What the task requires: Give back all of the data exactly as written.

Given entries:

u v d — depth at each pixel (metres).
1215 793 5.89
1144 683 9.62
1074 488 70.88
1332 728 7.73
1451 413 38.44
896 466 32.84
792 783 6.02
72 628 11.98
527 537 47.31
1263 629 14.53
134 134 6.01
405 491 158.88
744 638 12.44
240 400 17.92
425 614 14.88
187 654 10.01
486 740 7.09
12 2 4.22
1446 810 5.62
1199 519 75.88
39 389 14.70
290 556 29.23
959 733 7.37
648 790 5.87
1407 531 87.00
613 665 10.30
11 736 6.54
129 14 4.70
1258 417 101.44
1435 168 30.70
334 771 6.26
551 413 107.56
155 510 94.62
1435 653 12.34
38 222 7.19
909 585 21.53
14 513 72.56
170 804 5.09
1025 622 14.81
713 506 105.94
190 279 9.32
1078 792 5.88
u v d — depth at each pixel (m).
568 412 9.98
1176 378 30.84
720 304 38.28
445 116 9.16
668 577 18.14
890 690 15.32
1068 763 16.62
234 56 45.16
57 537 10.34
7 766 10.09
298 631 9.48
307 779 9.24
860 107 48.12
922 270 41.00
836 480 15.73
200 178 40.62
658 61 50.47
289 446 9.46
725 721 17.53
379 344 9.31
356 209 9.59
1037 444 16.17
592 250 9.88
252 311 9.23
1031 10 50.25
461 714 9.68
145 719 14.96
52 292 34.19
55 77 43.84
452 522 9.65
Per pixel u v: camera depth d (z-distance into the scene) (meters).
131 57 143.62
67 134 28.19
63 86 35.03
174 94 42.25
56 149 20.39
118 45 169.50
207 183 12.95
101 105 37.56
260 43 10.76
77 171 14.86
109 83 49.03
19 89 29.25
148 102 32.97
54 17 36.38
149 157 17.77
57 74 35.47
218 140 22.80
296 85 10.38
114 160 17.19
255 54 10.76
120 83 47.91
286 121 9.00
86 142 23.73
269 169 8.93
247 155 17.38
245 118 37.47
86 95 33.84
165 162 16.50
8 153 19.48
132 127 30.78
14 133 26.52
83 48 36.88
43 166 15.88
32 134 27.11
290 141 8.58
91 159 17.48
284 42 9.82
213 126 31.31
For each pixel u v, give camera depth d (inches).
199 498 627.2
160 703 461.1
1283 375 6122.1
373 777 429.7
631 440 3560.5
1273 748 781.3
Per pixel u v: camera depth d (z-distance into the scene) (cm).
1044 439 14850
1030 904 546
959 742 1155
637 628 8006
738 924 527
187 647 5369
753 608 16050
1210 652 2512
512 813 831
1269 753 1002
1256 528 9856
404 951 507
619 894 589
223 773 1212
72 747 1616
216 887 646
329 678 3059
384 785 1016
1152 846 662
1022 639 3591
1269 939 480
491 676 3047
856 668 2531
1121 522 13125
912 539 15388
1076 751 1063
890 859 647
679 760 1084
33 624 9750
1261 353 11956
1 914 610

Problem solution:
u v d — depth at each pixel (metres).
1215 793 5.89
1144 683 9.62
1074 488 70.88
1332 728 7.73
1451 413 38.44
896 466 32.84
792 783 6.02
72 628 11.98
527 537 47.31
1263 629 14.53
134 134 6.01
405 491 158.88
744 638 12.44
240 400 17.92
425 614 14.88
187 654 10.01
486 740 7.09
12 2 4.22
1446 810 5.62
1199 519 75.88
39 389 14.70
290 556 29.23
959 733 7.37
648 790 5.87
1407 531 87.00
613 665 10.30
11 736 6.54
129 14 4.70
1258 417 101.44
1435 168 30.70
334 771 6.26
551 413 107.56
155 510 94.62
1435 653 12.34
38 222 7.19
909 585 21.53
14 513 72.56
170 804 5.09
1025 622 14.81
713 506 105.94
190 279 9.32
1078 792 5.88
u v d — depth at each pixel (m).
568 412 9.98
1176 378 30.84
720 304 38.28
445 116 9.16
668 577 18.14
890 690 15.32
1068 763 16.62
234 56 45.16
57 537 10.34
7 766 10.09
298 631 9.48
307 779 9.24
860 107 48.12
922 270 41.00
836 480 15.73
200 178 40.62
658 61 50.47
289 446 9.46
725 721 17.53
379 344 9.31
356 209 9.59
1037 444 16.17
592 250 9.88
252 311 9.23
1031 10 50.25
461 714 9.68
145 719 14.96
52 292 34.19
55 77 43.84
452 522 9.65
Per pixel u v: camera depth d (z-distance into the scene) (meters).
131 57 143.62
67 134 28.19
63 86 35.03
174 94 42.25
56 149 20.39
118 45 169.50
207 183 12.95
101 105 37.56
260 43 10.76
77 171 14.86
109 83 49.03
19 89 29.25
148 102 32.97
54 17 36.38
149 157 17.77
57 74 35.47
218 140 22.80
296 85 10.38
114 160 17.19
255 54 10.76
120 83 47.91
286 121 9.00
86 142 23.73
269 169 8.93
247 155 17.38
245 118 37.47
86 95 33.84
165 162 16.50
8 153 19.48
132 127 30.78
14 133 26.52
83 48 36.88
43 166 15.88
32 134 27.11
290 141 8.58
91 159 17.48
284 42 9.82
213 126 31.31
For each pixel u v, give camera depth d (inches).
199 498 627.2
160 703 461.1
1283 375 6122.1
373 777 429.7
631 440 3560.5
1273 748 781.3
Per pixel u v: camera depth d (z-distance into the scene) (cm).
1044 439 14850
1030 904 546
959 742 1155
637 628 8006
738 924 527
187 647 5369
753 608 16050
1210 652 2512
512 813 831
1269 753 1002
1256 528 9856
404 951 507
619 894 589
223 773 1212
72 747 1616
216 887 646
329 678 3059
384 785 1016
1152 846 662
1022 639 3591
1269 939 480
491 676 3047
856 668 2531
1121 522 13125
912 539 15388
1076 751 1063
890 859 647
679 760 1084
33 624 9750
1261 353 11956
1 914 610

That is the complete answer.